What the task requires → Copy the items below character for character, starting at the very beginning and ending with the line that contains "familia. Su narrativa", with that line included.

*** Task inputs Section Begins ***

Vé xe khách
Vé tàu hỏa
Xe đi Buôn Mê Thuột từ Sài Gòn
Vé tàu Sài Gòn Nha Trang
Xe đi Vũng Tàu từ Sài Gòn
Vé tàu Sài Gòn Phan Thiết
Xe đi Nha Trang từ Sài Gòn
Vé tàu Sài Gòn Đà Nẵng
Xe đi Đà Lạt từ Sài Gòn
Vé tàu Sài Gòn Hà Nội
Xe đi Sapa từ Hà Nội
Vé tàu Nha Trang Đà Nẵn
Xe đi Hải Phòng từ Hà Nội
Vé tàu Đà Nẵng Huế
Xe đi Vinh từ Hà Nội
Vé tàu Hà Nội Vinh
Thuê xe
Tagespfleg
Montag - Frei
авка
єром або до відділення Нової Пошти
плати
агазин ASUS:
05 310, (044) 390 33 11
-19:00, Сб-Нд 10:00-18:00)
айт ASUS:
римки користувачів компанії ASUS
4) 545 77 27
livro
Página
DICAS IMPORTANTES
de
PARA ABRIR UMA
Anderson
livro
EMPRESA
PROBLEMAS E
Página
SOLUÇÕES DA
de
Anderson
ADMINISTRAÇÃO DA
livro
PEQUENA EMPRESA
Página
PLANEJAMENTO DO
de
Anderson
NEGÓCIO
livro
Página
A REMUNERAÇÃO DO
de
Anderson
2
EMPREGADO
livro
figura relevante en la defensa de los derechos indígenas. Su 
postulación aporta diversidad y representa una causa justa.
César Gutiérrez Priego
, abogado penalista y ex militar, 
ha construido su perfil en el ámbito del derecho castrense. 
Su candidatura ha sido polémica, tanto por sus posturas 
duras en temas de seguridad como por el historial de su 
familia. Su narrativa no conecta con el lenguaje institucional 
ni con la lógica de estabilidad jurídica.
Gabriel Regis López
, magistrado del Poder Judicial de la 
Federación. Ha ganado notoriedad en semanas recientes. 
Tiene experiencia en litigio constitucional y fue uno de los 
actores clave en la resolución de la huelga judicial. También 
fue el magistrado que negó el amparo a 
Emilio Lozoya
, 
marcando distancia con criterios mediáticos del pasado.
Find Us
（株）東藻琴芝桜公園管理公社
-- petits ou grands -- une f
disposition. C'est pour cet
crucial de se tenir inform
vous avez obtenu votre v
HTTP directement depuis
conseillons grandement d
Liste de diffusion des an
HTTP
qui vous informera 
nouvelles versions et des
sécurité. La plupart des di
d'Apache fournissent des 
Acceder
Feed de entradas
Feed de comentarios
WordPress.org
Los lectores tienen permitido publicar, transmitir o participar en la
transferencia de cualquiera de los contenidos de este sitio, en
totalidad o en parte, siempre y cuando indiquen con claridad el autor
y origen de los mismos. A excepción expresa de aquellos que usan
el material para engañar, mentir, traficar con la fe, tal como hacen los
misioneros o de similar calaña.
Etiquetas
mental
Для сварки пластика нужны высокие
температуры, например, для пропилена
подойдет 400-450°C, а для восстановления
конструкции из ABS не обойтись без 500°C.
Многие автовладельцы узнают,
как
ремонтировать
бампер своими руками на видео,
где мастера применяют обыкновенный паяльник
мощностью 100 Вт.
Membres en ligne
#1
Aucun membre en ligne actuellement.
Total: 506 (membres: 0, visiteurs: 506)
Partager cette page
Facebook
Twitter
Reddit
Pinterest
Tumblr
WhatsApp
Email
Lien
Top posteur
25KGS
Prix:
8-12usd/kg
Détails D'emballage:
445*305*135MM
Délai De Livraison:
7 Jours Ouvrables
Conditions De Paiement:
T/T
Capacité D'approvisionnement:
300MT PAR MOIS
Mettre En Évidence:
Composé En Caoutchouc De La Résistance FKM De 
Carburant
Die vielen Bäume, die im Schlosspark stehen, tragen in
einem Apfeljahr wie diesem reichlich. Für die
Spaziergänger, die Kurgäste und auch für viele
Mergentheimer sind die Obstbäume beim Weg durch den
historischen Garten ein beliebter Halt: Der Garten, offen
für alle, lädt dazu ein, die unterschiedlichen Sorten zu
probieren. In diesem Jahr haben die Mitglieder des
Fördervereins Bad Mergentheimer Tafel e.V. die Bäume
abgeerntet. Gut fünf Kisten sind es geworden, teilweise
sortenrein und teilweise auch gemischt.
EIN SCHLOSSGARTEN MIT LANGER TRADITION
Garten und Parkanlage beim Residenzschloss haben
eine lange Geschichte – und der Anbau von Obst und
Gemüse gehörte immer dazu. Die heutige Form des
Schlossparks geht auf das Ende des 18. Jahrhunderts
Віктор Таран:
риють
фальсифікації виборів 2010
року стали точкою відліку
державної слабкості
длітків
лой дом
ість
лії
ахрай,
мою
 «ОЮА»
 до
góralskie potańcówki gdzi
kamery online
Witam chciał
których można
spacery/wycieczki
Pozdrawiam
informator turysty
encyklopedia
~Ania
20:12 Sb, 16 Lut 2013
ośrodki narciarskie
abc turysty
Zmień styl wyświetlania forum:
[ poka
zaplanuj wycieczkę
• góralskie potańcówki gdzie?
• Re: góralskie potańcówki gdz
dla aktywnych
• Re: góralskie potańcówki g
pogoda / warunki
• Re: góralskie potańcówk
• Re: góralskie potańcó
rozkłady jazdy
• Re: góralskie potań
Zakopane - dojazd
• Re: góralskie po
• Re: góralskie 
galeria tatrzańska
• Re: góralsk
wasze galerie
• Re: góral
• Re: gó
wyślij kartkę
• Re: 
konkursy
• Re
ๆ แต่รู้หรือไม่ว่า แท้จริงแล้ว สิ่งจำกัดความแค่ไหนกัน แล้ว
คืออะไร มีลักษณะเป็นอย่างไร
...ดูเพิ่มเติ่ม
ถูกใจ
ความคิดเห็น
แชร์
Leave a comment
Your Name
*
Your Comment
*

*** Task inputs Section Ends ***

Problem solution →
Vé xe khách
Vé tàu hỏa
Xe đi Buôn Mê Thuột từ Sài Gòn
Vé tàu Sài Gòn Nha Trang
Xe đi Vũng Tàu từ Sài Gòn
Vé tàu Sài Gòn Phan Thiết
Xe đi Nha Trang từ Sài Gòn
Vé tàu Sài Gòn Đà Nẵng
Xe đi Đà Lạt từ Sài Gòn
Vé tàu Sài Gòn Hà Nội
Xe đi Sapa từ Hà Nội
Vé tàu Nha Trang Đà Nẵn
Xe đi Hải Phòng từ Hà Nội
Vé tàu Đà Nẵng Huế
Xe đi Vinh từ Hà Nội
Vé tàu Hà Nội Vinh
Thuê xe
Tagespfleg
Montag - Frei
авка
єром або до відділення Нової Пошти
плати
агазин ASUS:
05 310, (044) 390 33 11
-19:00, Сб-Нд 10:00-18:00)
айт ASUS:
римки користувачів компанії ASUS
4) 545 77 27
livro
Página
DICAS IMPORTANTES
de
PARA ABRIR UMA
Anderson
livro
EMPRESA
PROBLEMAS E
Página
SOLUÇÕES DA
de
Anderson
ADMINISTRAÇÃO DA
livro
PEQUENA EMPRESA
Página
PLANEJAMENTO DO
de
Anderson
NEGÓCIO
livro
Página
A REMUNERAÇÃO DO
de
Anderson
2
EMPREGADO
livro
figura relevante en la defensa de los derechos indígenas. Su 
postulación aporta diversidad y representa una causa justa.
César Gutiérrez Priego
, abogado penalista y ex militar, 
ha construido su perfil en el ámbito del derecho castrense. 
Su candidatura ha sido polémica, tanto por sus posturas 
duras en temas de seguridad como por el historial de su 
familia. Su narrativa no conecta con el lenguaje institucional 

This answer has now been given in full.